◆ WORK TO BE COMPLETED:
Beneath this task are records; print exactly the stretch of them from the line with "Katz B.J., Kelley" through the line with "Well Location Selection", both ends included.

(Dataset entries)
# # #
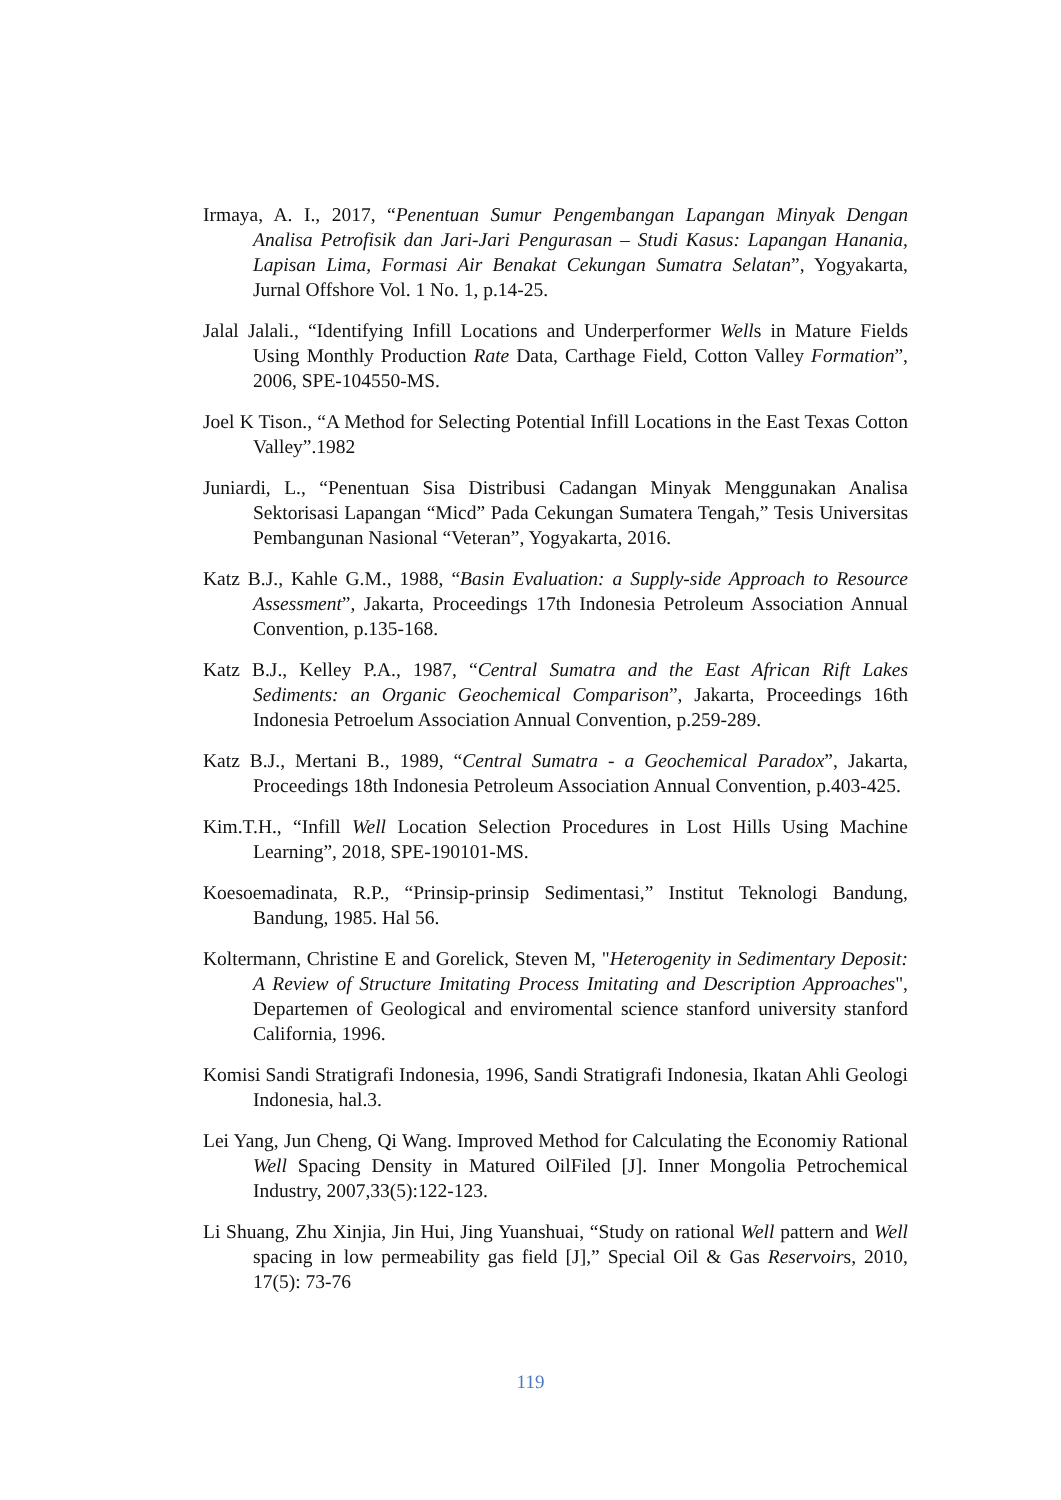Irmaya, A. I., 2017, “Penentuan Sumur Pengembangan Lapangan Minyak Dengan Analisa Petrofisik dan Jari-Jari Pengurasan – Studi Kasus: Lapangan Hanania, Lapisan Lima, Formasi Air Benakat Cekungan Sumatra Selatan”, Yogyakarta, Jurnal Offshore Vol. 1 No. 1, p.14-25.
Jalal Jalali., “Identifying Infill Locations and Underperformer Wells in Mature Fields Using Monthly Production Rate Data, Carthage Field, Cotton Valley Formation”, 2006, SPE-104550-MS.
Joel K Tison., “A Method for Selecting Potential Infill Locations in the East Texas Cotton Valley”.1982
Juniardi, L., “Penentuan Sisa Distribusi Cadangan Minyak Menggunakan Analisa Sektorisasi Lapangan “Micd” Pada Cekungan Sumatera Tengah,” Tesis Universitas Pembangunan Nasional “Veteran”, Yogyakarta, 2016.
Katz B.J., Kahle G.M., 1988, “Basin Evaluation: a Supply-side Approach to Resource Assessment”, Jakarta, Proceedings 17th Indonesia Petroleum Association Annual Convention, p.135-168.
Katz B.J., Kelley P.A., 1987, “Central Sumatra and the East African Rift Lakes Sediments: an Organic Geochemical Comparison”, Jakarta, Proceedings 16th Indonesia Petroelum Association Annual Convention, p.259-289.
Katz B.J., Mertani B., 1989, “Central Sumatra - a Geochemical Paradox”, Jakarta, Proceedings 18th Indonesia Petroleum Association Annual Convention, p.403-425.
Kim.T.H., “Infill Well Location Selection Procedures in Lost Hills Using Machine Learning”, 2018, SPE-190101-MS.
Koesoemadinata, R.P., “Prinsip-prinsip Sedimentasi,” Institut Teknologi Bandung, Bandung, 1985. Hal 56.
Koltermann, Christine E and Gorelick, Steven M, "Heterogenity in Sedimentary Deposit: A Review of Structure Imitating Process Imitating and Description Approaches", Departemen of Geological and enviromental science stanford university stanford California, 1996.
Komisi Sandi Stratigrafi Indonesia, 1996, Sandi Stratigrafi Indonesia, Ikatan Ahli Geologi Indonesia, hal.3.
Lei Yang, Jun Cheng, Qi Wang. Improved Method for Calculating the Economiy Rational Well Spacing Density in Matured OilFiled [J]. Inner Mongolia Petrochemical Industry, 2007,33(5):122-123.
Li Shuang, Zhu Xinjia, Jin Hui, Jing Yuanshuai, “Study on rational Well pattern and Well spacing in low permeability gas field [J],” Special Oil & Gas Reservoirs, 2010, 17(5): 73-76
119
# # #
◆ OUTPUT OF THE TASK:
Katz B.J., Kelley P.A., 1987, “Central Sumatra and the East African Rift Lakes Sediments: an Organic Geochemical Comparison”, Jakarta, Proceedings 16th Indonesia Petroelum Association Annual Convention, p.259-289.
Katz B.J., Mertani B., 1989, “Central Sumatra - a Geochemical Paradox”, Jakarta, Proceedings 18th Indonesia Petroleum Association Annual Convention, p.403-425.
Kim.T.H., “Infill Well Location Selection Procedures in Lost Hills Using Machine Learning”, 2018, SPE-190101-MS.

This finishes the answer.